Yaratıcı değilim pek, geçen hafta AGS Forumlarında One Room, One Week yarışması düzenlendi, şimdi de OyunGeliştirici.Org'da bilimkurgu temalı bir haftalık yarışma düzenleniyor. İkisine de katılamadım/muhtemelen katılamayacağım, çünkü aklıma hiç güzel bir şey gelmedi (belki katılmış olmak için OG.Org'unki için son gün bir şey yaparım, bilmiyorum).

Hmm, bir de Kabusta Kaybolmak 2010 versiyonu ve Düşnehri diye bir şeyler vardı, arada onlara bakıyorum.


Doğrusu bu sıcak havada insanın canı pek bir şey yapmak istemiyor, gecenin 11'inde bile terliyorum. Buna karşı aldığım önlem tüm gece uyanık kalıp akşam uyanmaktı, ama son haftalarda sürekli gündüz vakti gitmem gereken yerler var.

Bu haftam Savunma Sanayii Müşteşarlığının öğrenci eğitim programıyla geçiyor. İyi oldu, savunma sanayisine dair babamdan öğrendiklerimi pekiştirme, yeni fikirler edinebilme ve önceden merak ettiğim teknik şeyleri  sorma fırsatım oldu. Özellikle yönetimle ve bürokrasiyle ilgili soyut kavramlar uykumu getiriyor, ilgimi canlı tutanların somutlar olduğunu söyleyebilirim. Bir şeyler üretmek istiyorum, "Şöyle vüzenin (evet, vüze) ucunda taramalı olsun, tatatata gitsin" filan desinler, var olan bilgimle onu yapmaya çalışayım, falan filan.

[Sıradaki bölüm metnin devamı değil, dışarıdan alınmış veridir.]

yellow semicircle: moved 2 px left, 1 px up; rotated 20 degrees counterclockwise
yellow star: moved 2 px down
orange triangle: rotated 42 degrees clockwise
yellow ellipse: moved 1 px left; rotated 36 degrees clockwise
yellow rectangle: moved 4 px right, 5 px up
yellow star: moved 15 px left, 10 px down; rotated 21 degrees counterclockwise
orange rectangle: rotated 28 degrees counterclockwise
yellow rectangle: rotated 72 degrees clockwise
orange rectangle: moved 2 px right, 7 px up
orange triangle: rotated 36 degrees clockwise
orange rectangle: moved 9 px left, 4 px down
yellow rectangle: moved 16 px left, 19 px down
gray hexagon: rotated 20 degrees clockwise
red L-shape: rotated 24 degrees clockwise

Bugün FFSN'deydik (Türkiye'nin ve başka birkaç ülkenin özellikle zırhlı muharebe aracı ihtiyacını karşılayan bir kurum), "İyi ki bu programa başvurmuşum" dememin nedenlerinden birisi oldu bu gezi. Tankların fotoğrafını çekmeye izin vardı (aslında alttaki tankın teknik özelliklerini sergilediği bir şov da yapıldı; tank, suda yüzebildiği ve yüksek eğimi tırmanabildiği gibi acayip hızlı bir şekilde de ilerliyor aynı zamanda).


Ayrıca bu tankın içine girme, periskopundan bakma imkanım da oldu. Tank kokpiti resimlerini görmüşsünüzdür; dar, rahatsız bir görünüme sahiptirler ve bu tankın içerisi de öyle görünüyordu. Ama içerisi göründüğünden çok daha rahat geldi bana.


Fabrikada içinde çeşitli kimyasal maddeleri barındıran havuzlar vardı. Fokurdayan bir asit havuzu vardı mesela, onun resmini çekebilmeyi çok isterdim. Bize FFSN'mle ilgili sunumun yapıldığı toplantı odasının dekorasyonu ve mimarisi de tam bir Asporia binasını hayal ettiğim gibiydi; modern ve asil. Tavanı yüksek, duvarları bir kale gibi taşlarla örülü, çeşitli ödüllerin etkileyici bir ışıklandırma altında sergilendiği bir oda düşünün. Sözlerle anlatamadım odayı, işte fotoğraf sanatı bu yüzden var...

Haftaya Bodrum'da olacağım.

1 comment:

Roselyn said...

uuu süper! iyi eğlenceler =)
öyle oyun zırzavatlarına katıldığınızda yardımlarımı eksik etmeyeceğimi biliyosunuz diiil miiii ^^
iş olsa da yapsam diye bakıyorum. gerçi bir ay evimden uzağım ama olsun.